An epic from the golden age of moviemaking, the story
of Scarlett O'Hara and Rhett Butler swept the Oscars in 1939

Film review by Serena Davies, 16 November 2015, The Telegraph

 

Gone With the Wind (1939) was directed by Victor Fleming. Starring Clark Gable, Vivien Leigh, Leslie Howard, Olivia de Havilland.

Gone with the Wind, Margaret Mitchell's Pulitzer Prize-winning novel, is one of the bestsellers of all time, with at least 28 million copies and more than 155 editions having been published in nearly every language and country. Its immortality has been secured by David O. Selznick's 1939 film adaptation, winner of 11 Oscars, including the first for a black actor, Hattie McDaniel.

It was also one of the first major movies to be made in splendid (and expensive) Technicolor, Gone With the Wind is an epic from the golden age of moviemaking. Overblown and melodramatic, it somehow achieves more than the schmaltz of its parts, thanks to a spirited modern heroine, the spoilt Scarlett O'Hara, and its refusal to give us the neat conclusions you'd expect from a 19th-century saga of "cottonfields and cavaliers".

Scarlett stalks across the vast and awe-inspiring canvas of the American Civil War, backbiting and betraying along the way, but always lighting up the screen with what the man she is in love with, the wet Ashley Wilkes, describes as her "passion for life".

MGM had taken a risk, plucking Vivien Leigh from relative obscurity (England) to play the lead in one of the most lavish projects they'd ever undertaken, but it paid off.

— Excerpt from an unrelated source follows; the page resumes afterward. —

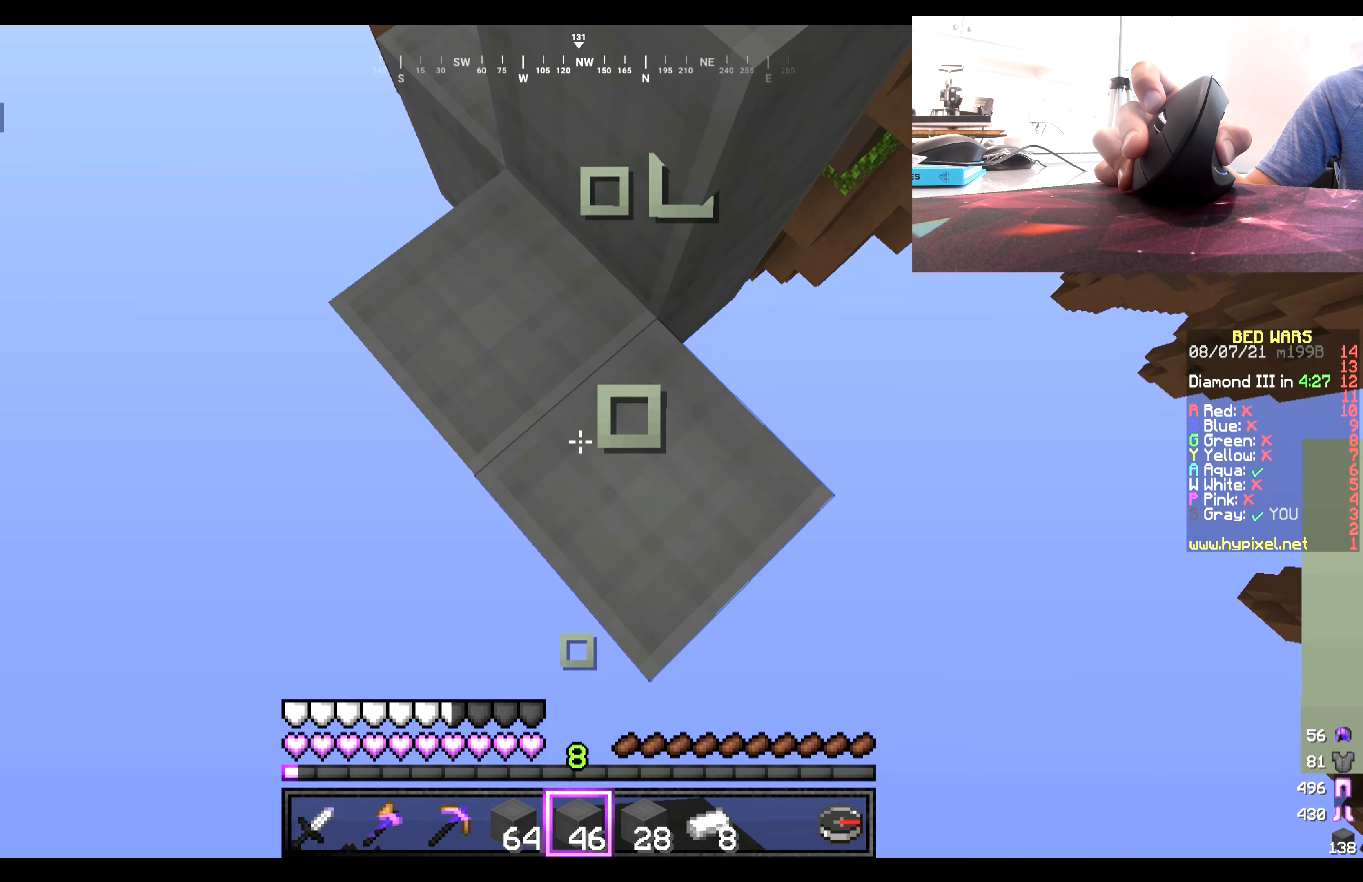
{"keys": ["s"], "mouse": ["right"], "events": []}
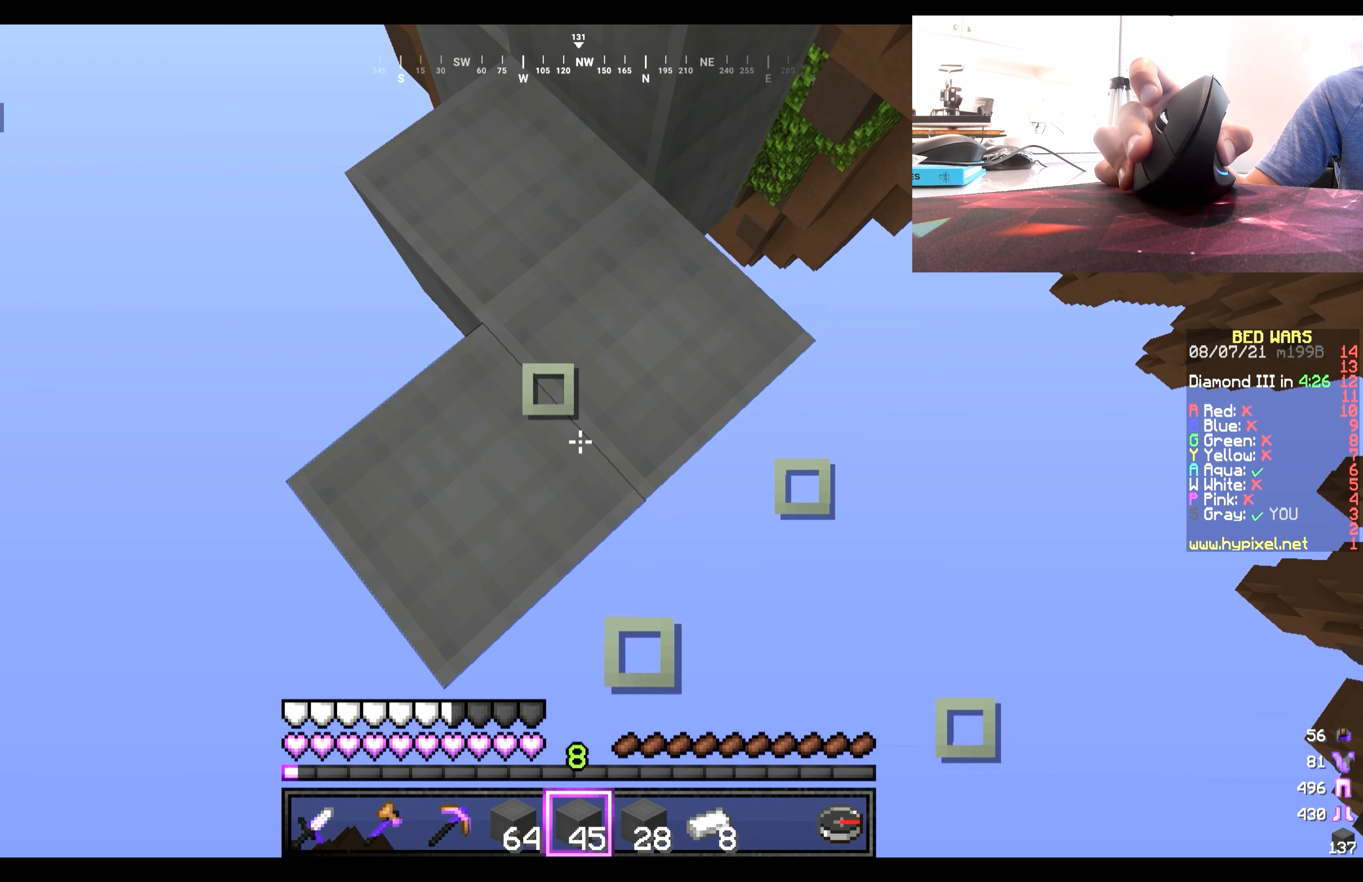
{"keys": ["s"], "mouse": ["right"], "events": []}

Victor Fleming's screen version of Mitchell's mediocre tale of thwarted love amid the ashes of the old South worked because Leigh's mercurial brilliance made Scarlett believable. Add to that the charm and grace of Olivia de Havilland (the angelic Melanie), Leslie Howard (Ashley) and the never-so-divine Clark Gable (the actor who played the noble cad Rhett Butler died on November 16th 1960 after shooting the final scenes of The Misfits opposite Marilyn Monroe) and the whole thing became a sublime excuse to wallow in high passion for hours on end (all four of them).

Finally, its mythologised vision of history, where all Yankees were money-grabbing "baddies" and all Southern landowners nice to their slaves, can barely ring true; nor can its frequent declarations of romantic love. But this is a film that never fights shy of clichés. Rather, it collects them all up in one glorious heap so you can cherry-pick those that appeal. After all, tomorrow is another day.